L'investissement aujourd'hui est d'abord privé. Une entreprise qui souhaite lever des fonds, plus de 100 millions d'euros, est aujourd'hui obligée de se tourner vers les investisseurs américains. Ce n'est pas en soi une mauvaise chose, mais pour que nous soyons souverains, il doit exister des options européennes. À cet effet, le Gouvernement a travaillé avec les investisseurs institutionnels français afin que 6 milliards d'euros supplémentaires d'argent privé soient investis dans cette économie. Il faut continuer à travailler à l'échelon européen pour investir dans les technologies critiques - intelligence artificielle, informatique quantique -, pour des raisons économiques, compte tenu de la vitesse des ruptures technologiques, et de souveraineté.
À titre d'exemple, on ne peut pas prétendre être une puissance de niveau mondial et défendre ses intérêts à l'étranger si les Américains et les Chinois, parce qu'ils ont été beaucoup plus rapides dans le calcul quantique, interceptent toutes nos communications et savent où se trouvent nos sous-marins, sans que l'on sache où sont les leurs. Tel est l'enjeu de cette technologie.

------------------------------------------------------------------------

» CONSIGNE DE TRAVAIL: D'après le texte sur l'investissement et la souveraineté, vers qui une entreprise souhaitant lever plus de 100 millions d'euros est-elle aujourd'hui obligée de se tourner ? Répondez en vous appuyant uniquement sur le texte.

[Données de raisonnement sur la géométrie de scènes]

------------------------------------------------------------------------

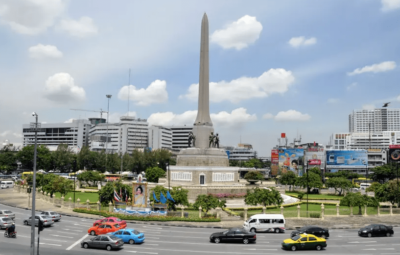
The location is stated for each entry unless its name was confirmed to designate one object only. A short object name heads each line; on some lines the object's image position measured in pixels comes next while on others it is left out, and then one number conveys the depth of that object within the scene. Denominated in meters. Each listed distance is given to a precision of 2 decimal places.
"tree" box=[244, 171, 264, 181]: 78.62
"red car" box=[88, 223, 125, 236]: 28.69
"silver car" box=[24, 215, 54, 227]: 32.78
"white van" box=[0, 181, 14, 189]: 74.81
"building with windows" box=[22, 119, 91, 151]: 167.25
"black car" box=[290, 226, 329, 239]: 28.75
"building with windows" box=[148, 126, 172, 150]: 161.12
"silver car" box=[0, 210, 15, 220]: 35.69
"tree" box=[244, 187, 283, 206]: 40.38
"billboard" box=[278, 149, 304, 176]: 106.62
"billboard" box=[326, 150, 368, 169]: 111.12
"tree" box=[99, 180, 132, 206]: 41.94
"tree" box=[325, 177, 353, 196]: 65.19
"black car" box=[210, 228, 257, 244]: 26.95
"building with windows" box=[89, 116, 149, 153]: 151.50
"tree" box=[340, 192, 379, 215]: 40.41
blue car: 26.36
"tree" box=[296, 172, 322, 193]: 68.56
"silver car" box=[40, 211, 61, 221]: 35.06
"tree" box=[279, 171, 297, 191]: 73.65
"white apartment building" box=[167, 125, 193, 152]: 179.75
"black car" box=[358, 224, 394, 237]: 30.39
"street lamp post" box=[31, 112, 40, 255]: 18.53
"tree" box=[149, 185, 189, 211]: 39.41
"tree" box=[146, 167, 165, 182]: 71.22
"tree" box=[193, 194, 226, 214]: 37.69
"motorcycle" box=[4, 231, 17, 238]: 27.69
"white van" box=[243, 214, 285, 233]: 31.83
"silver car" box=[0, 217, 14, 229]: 30.97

------------------------------------------------------------------------

» CORRIGÉ: Vers les investisseurs américains.